Celebrating Success

Dr James Padley has been named Rural Registrar of the Year, while other successes for Flinders people include a SA history book award, national recognition for an innovative partnership and a celebration of lived experience mental health advocacy. 

History prize for South East Squatter’s Daughter tale

Emeritus Professor Carol Grbich

Emeritus Professor Carol Grbich was recently awarded the Keain medal by the Historical Society of South Australia for the best history book on South Australia published in 2020, for her book The Accidental Heiress: Journey of Glencoe Squatter’s Daughter. This title, which she co-authored with heritage architect John Berger, traces the fortunes of Letitia Leake who became a multi millionaire on inheriting Glencoe Estate in the South East of South Australia. During WWI she made available her English estate to the Australian Government as Auxiliary Hospital No. 1 for the treatment and rehabilitation of wounded ANZACs. The book is available from Collins bookstore Mount Gambier, Glencoe Country Post and Bistro Store, information centres in the South-East and Dymocks and the Adelaide Booksellers in Adelaide; or by emailing carol.grbich@flinders.edu.au.

National awards recognise innovative partnership

The Diploma of Digital Technologies, a joint collaboration between Flinders University, BAE Systems Australia and TAFE SA, has been announced as an Industry Collaboration Finalist in the Australian Training Awards. The Diploma also recently won the Innovation Collaboration Award at the South Australian Training Awards.

The national awards recognise and celebrate excellence and are an important mechanism for promoting the benefits of vocational education and training. The awards are held annually in November and hosted in a different state or territory, with the 2021 Awards being held in Perth, Western Australia on Thursday 18 November.

To read more about the Diploma of Digital Technologies, and how it’s building new careers, click here.

Experience-based advocacy makes a difference

L-R: Christine Kaine, Professor Sharon Lawn and Janne McMahon

Professor Sharon Lawn, from the College of Medicine and Public Health, alongside fellow Lived Experience Australia colleagues, recently accepted a Leadership in Lived Experience award in The Mental Health Service (TheMHS) Awards of Australia and New Zealand.

TheMHS recognises innovation, research excellence, best practice and lived experience leadership in mental health services and aims to reduce stigma by acknowledging responsible media reporting of mental health issues. It also encourages others to promote the importance of mental health and wellbeing.

The Leadership in Lived Experience award recognises significant leadership provided by people who have personally experienced a mental illness/unhealth/illhealth/unwellness.

Professor Lawn is Deputy Chair, Treasurer and Director for South Australia of Lived Experience Australia, as well as being an active researcher at Flinders University. Her research uses a broad range of qualitative and mixed methods, and focuses on examining the culture of service provision, systems of care, implementation, and service users’ experiences of care.

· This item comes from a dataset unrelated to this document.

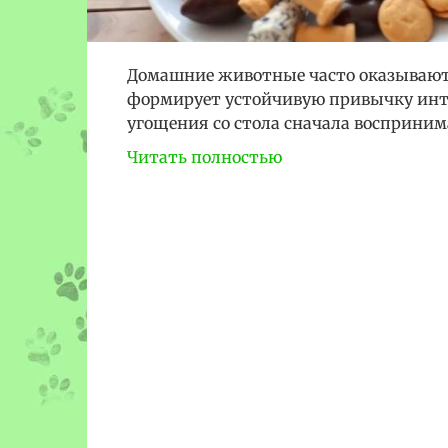
Домашние животные часто оказываются
формирует устойчивую привычку инте
угощения со стола сначала восприним
Читать полностью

Rural generalist the best in Australia

Dr James Padley

Dr James Padley, from the College of Medicine and Public Health, has been named the ACRRM-RDAA Rural Registrar of the Year Award for 2021. The award is presented annually by the Australian College of Rural and Remote Medicine (ACRRM) and Rural Doctors Association of Australia, and recognises an ACRRM Registrar who has demonstrated outstanding leadership and advocacy in the field of rural and remote medicine.

Dr Padley is a Learning Coach within the Doctor of Medicine (Rural Stream) and an Adjunct Academic with Flinders University, as well as being a Rural Generalist doctor who works with the Royal Flying Doctor Service at Port Augusta.

“I’m humbled to be acknowledged by this award,” says Dr Padley. “I have had the benefit of supportive mentors and supervisors, and I hope I have also been able to contribute to mentoring medical students and junior doctors and helping to inspire them towards future rural medical careers.”